Criado em 1995, para tratar de questões que a dramaturgia latino-americana já cuidava, mas o teatro brasileiro ainda mal prestava atenção, o grupo Mayombe experimentou três fases distintas nestes 18 anos de atividades artísticas. A mais recente demarca a trilogia completada com "Klássico (com K)", que estreia na quinta-feira (18), às 20 horas, em sessão para convidados, e de sexta a domingo no Esqyna Espaço Teatral.

A trilogia persegue um modo utópico de entender. Propaga uma crença no mundo que habitamos, embora discreta, talvez um tanto retrô. "Como uma luzinha, um vagalume", diz Sara Rojo, diretora do grupo e do espetáculo.

Recorrendo basicamente ao mesmo elenco e ao mesmo dramaturgo (Éder Rodrigues, texto final das contribuições da equipe de criação) e a recursos de multimídia, que também frequentam os outros títulos da trilogia ("Por Esta Porta Estar Fechada as Outras Tiveram que se Abrir" e "A Pequenina América e sua Avó $ifrada de Escrúpulos"), "Klássico(com K)" entronca trajetórias e conflitos de quatro personagens clássicos e determinadas subjetividades dos atores numa arena-show.

Deste modo, Marina Viana, Didi Villela, Flávia Almeida e Fernando Oliveira, respectivamente, "brincam de ‘presentar’ e representar" Medeia, Fausto, Antígona e Ulisses. O quarteto de atores/personagens tem um caminho dramatúrgico e espacial pré-fixado e nunca improvisa. Mas a encenação não entrega uma sequência lógica de ações que o distinto público consiga antecipá-la.

Como uma espécie de juiz (remissão aos clássicos de futebol) ou um deus ex machina, a iluminadora Marina Arthuzzi comanda do palco as operações técnicas. Rege o andamento da trilha sonora e das projeções em vídeo. Estimula e/ou questiona o ritmo, a dinâmica das interpretações. Seria, portanto, a única margem de acaso concedida à encenação de 1h10 de duração.
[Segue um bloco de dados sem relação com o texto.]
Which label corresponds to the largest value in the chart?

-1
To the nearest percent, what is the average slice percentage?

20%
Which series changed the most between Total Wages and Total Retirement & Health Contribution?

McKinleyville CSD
Como os demais processos de montagem do Mayombe, o de agora se prolongou por 14 meses. Cinco só na pesquisa do que fazer, em que tema tocar; que personagens abordar e que sentido profundo eles projetariam no público e no elenco; e as variadas nuances que tantos escritores de porte concederam às quatro criaturas eleitas. Tempo que raras montagens teatrais podem dispor.
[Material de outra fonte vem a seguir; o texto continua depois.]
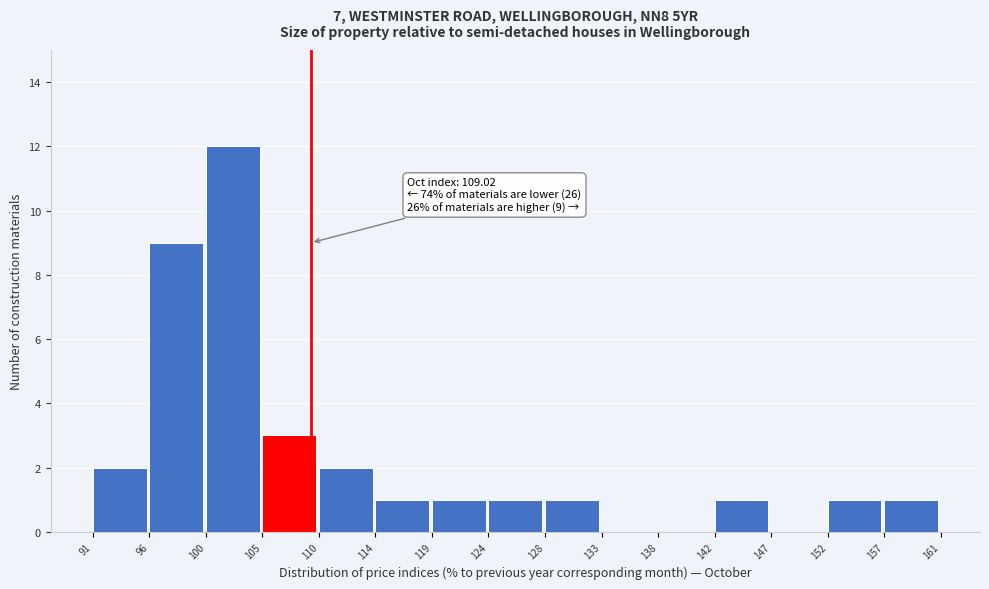

Which range on the x-axis has the tallest bar?

100 to 105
Sara Rojo, porém, não definiu razão bastante para tão longa elaboração. Tanto empenho, tanta dedicação. Talvez por se destinar "à cena e não a um artigo". Peruana radicada há 20 anos em Belo Horizonte, ela também nunca acreditou em estrutura hierárquica, na verticalização do poder. Apesar das crises que atravessa ao criar, Sara avalia, um ator sempre teria algo de muito importante a contribuir à criação.


Serviço

"Klássico (com K)" na Esqyna Espaço Teatral (rua Célia de Souza, 571, Sagrada Família). De sexta a domingo às 20 horas. Entradas a R$ 20 (inteira) e R$ 10 (meia). Espetáculo em cartaz de 19/4 a 19/5.